- TO DO:
When you repeat the listing below, keep every word exactly and leave out each picture.

- AVAILABLE DATA:
□ □ □

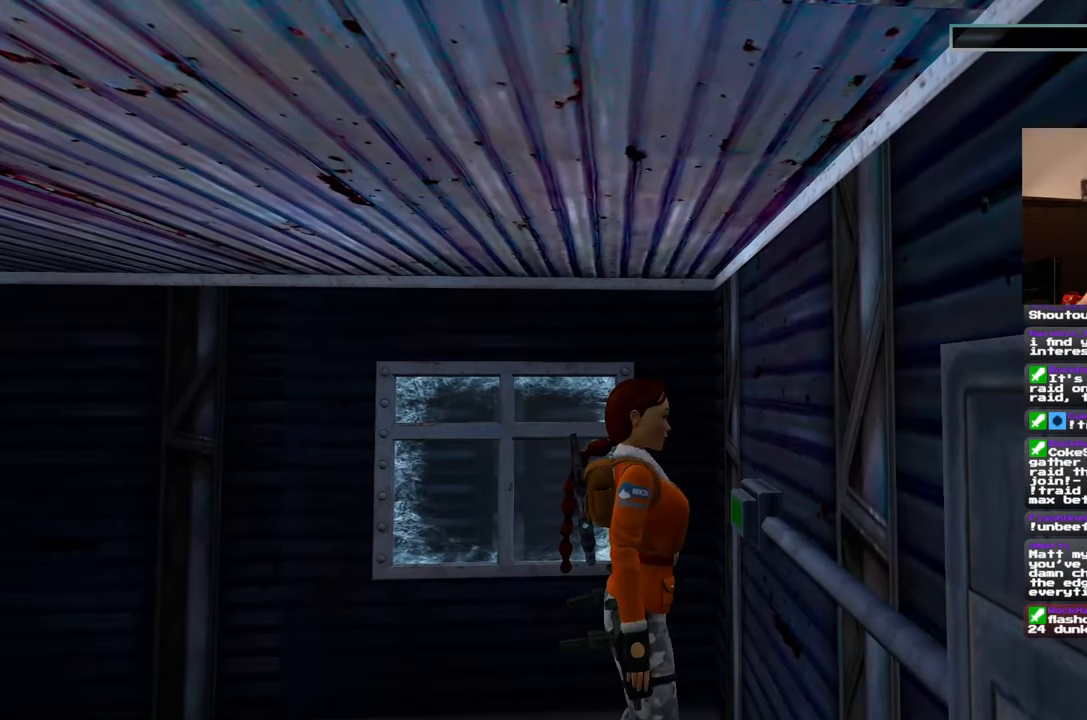
{"dt_ms": 500, "buttons": [], "left_stick": "center", "right_stick": "center", "events": []}
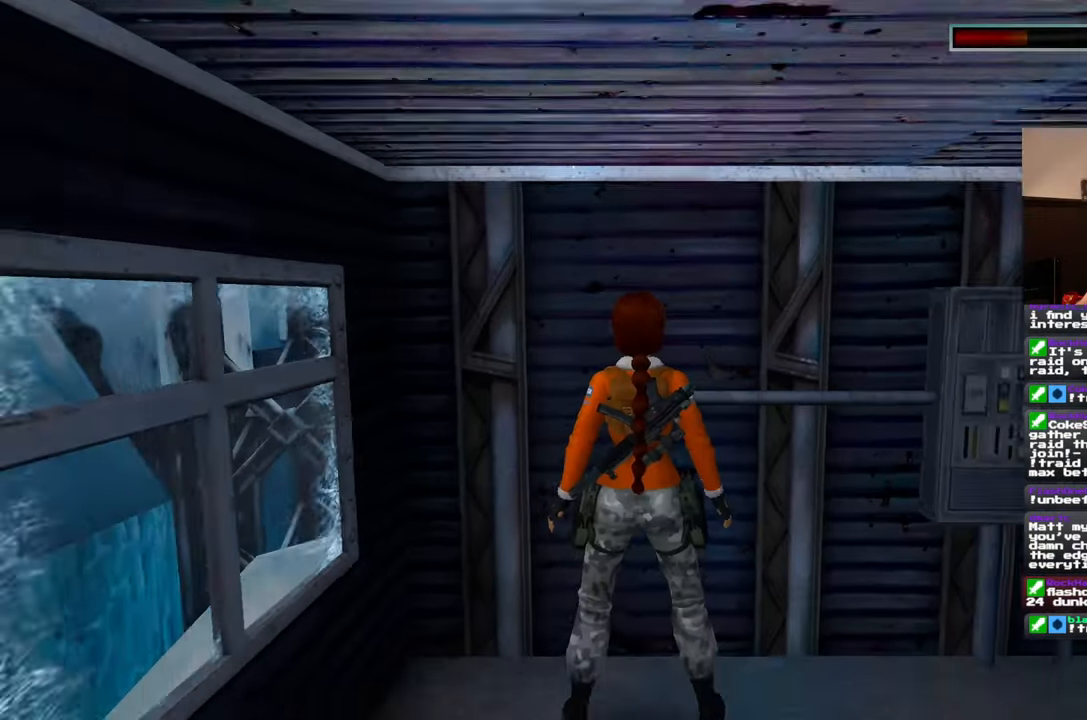
{"dt_ms": 500, "buttons": [], "left_stick": "down", "right_stick": "left", "events": [[333, "left_stick", "down"], [367, "right_stick", "left"]]}
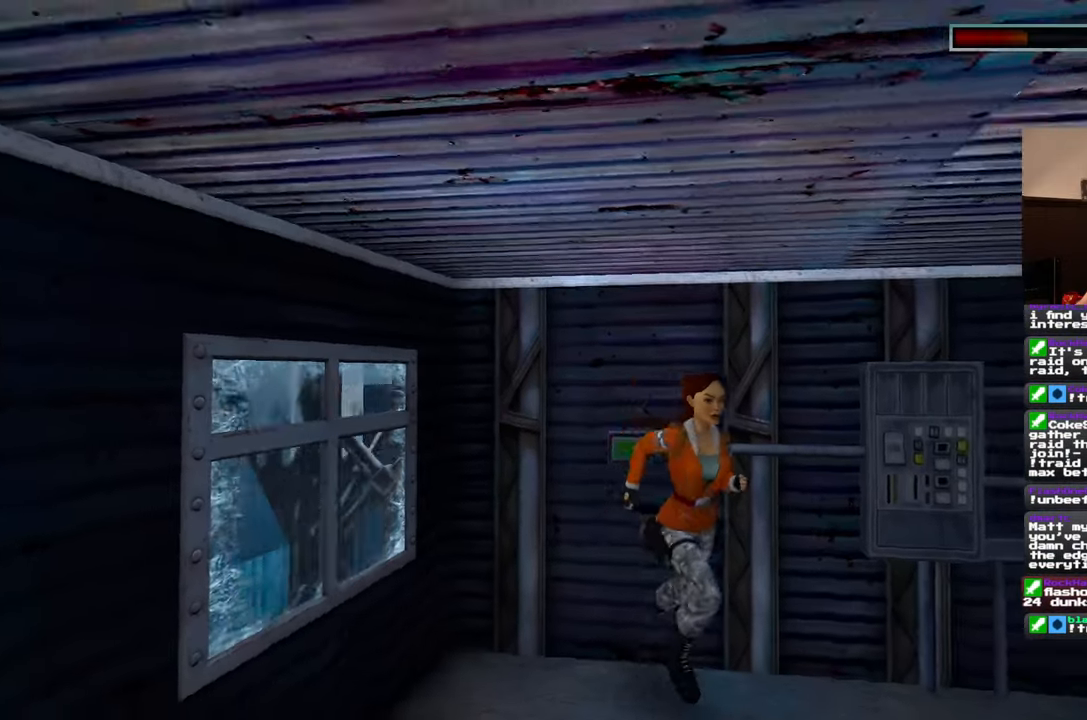
{"dt_ms": 1000, "buttons": [], "left_stick": "up-left", "right_stick": "down-left", "events": [[517, "left_stick", "left"], [800, "left_stick", "up-left"], [917, "right_stick", "down-left"]]}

□ □ □

- REPLY TO THE TASK:
{"dt_ms": 500, "buttons": [], "left_stick": "center", "right_stick": "center", "events": []}
{"dt_ms": 500, "buttons": [], "left_stick": "down", "right_stick": "left", "events": [[333, "left_stick", "down"], [367, "right_stick", "left"]]}
{"dt_ms": 1000, "buttons": [], "left_stick": "up-left", "right_stick": "down-left", "events": [[517, "left_stick", "left"], [800, "left_stick", "up-left"], [917, "right_stick", "down-left"]]}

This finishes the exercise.